Transcribe all of the entries below exactly. Leave out the pictures.
----- Source material
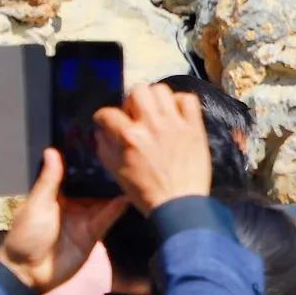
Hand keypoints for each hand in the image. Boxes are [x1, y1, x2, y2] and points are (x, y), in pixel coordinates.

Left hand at [0, 150, 126, 294]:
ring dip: (115, 187)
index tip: (99, 140)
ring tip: (132, 169)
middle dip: (105, 172)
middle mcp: (72, 203)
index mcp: (54, 194)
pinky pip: (108, 217)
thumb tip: (52, 150)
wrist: (29, 273)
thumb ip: (49, 180)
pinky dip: (118, 207)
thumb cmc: (26, 235)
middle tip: (124, 152)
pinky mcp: (94, 233)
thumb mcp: (37, 204)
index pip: (72, 172)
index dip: (84, 159)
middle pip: (92, 184)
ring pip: (103, 199)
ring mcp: (84, 218)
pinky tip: (130, 194)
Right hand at [94, 82, 213, 214]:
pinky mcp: (194, 127)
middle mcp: (151, 125)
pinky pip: (188, 99)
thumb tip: (101, 130)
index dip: (104, 118)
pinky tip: (176, 116)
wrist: (180, 204)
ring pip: (161, 90)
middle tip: (136, 115)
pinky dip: (181, 103)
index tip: (109, 122)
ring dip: (156, 99)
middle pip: (138, 90)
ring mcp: (175, 124)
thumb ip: (105, 147)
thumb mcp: (116, 171)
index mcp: (129, 137)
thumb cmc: (146, 192)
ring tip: (157, 114)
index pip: (107, 112)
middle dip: (132, 101)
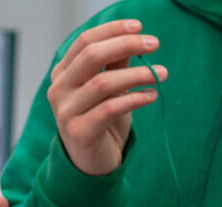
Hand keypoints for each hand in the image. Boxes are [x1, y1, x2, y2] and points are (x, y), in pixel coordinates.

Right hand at [48, 20, 164, 176]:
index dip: (113, 30)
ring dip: (137, 74)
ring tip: (161, 73)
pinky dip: (135, 98)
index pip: (85, 41)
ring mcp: (66, 112)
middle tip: (155, 44)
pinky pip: (110, 109)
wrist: (91, 163)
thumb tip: (134, 38)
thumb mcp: (109, 89)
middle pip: (91, 56)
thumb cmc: (101, 121)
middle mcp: (59, 90)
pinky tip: (152, 95)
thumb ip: (115, 64)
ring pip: (103, 82)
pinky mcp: (79, 132)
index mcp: (63, 74)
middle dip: (126, 45)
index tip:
----------
--- Answer for this exercise ---
Hand keypoints for each hand in the image. Boxes are [x1, y1, x2, y2] and points are (x, y), in pixel coordinates.

Left hand at [0, 150, 126, 294]:
ring dip: (115, 187)
index tip: (99, 140)
ring tip: (132, 169)
middle dip: (105, 172)
middle mcp: (72, 203)
index mcp: (54, 194)
pinky pip: (108, 217)
thumb tip: (52, 150)
wrist: (29, 273)
thumb ip: (49, 180)
pinky dip: (118, 207)
thumb cmc: (26, 235)
middle tip: (124, 152)
pinky mcp: (94, 233)
thumb mcp: (37, 204)
index pip: (72, 172)
index dip: (84, 159)
middle pip: (92, 184)
ring pip: (103, 199)
ring mcp: (84, 218)
pinky tip: (130, 194)
Right hand at [94, 82, 213, 214]:
pinky mcp: (194, 127)
middle mcp: (151, 125)
pinky pip: (188, 99)
thumb tip: (101, 130)
index dip: (104, 118)
pinky tip: (176, 116)
wrist: (180, 204)
ring pip: (161, 90)
middle tip: (136, 115)
pinky dip: (181, 103)
index tip: (109, 122)
ring dip: (156, 99)
middle pip: (138, 90)
ring mcp: (175, 124)
thumb ip: (105, 147)
thumb mcp: (116, 171)
index mcp: (129, 137)
thumb cmc: (146, 192)
ring tip: (157, 114)
index pip: (107, 112)
middle dip: (132, 101)
Hand keypoints for each hand in the image. Boxes are [x1, y1, x2, y2] and points are (x, y), in pixel coordinates.

Right hand at [48, 20, 164, 176]:
index dip: (113, 30)
ring dip: (137, 74)
ring tip: (161, 73)
pinky dip: (135, 98)
index pip: (85, 41)
ring mcp: (66, 112)
middle tip: (155, 44)
pinky pip: (110, 109)
wrist: (91, 163)
thumb tip: (134, 38)
thumb mcp: (109, 89)
middle pip: (91, 56)
thumb cmc: (101, 121)
middle mcp: (59, 90)
pinky tip: (152, 95)
thumb ip: (115, 64)
ring pip: (103, 82)
pinky mcp: (79, 132)
index mcp: (63, 74)
middle dip: (126, 45)
index tip:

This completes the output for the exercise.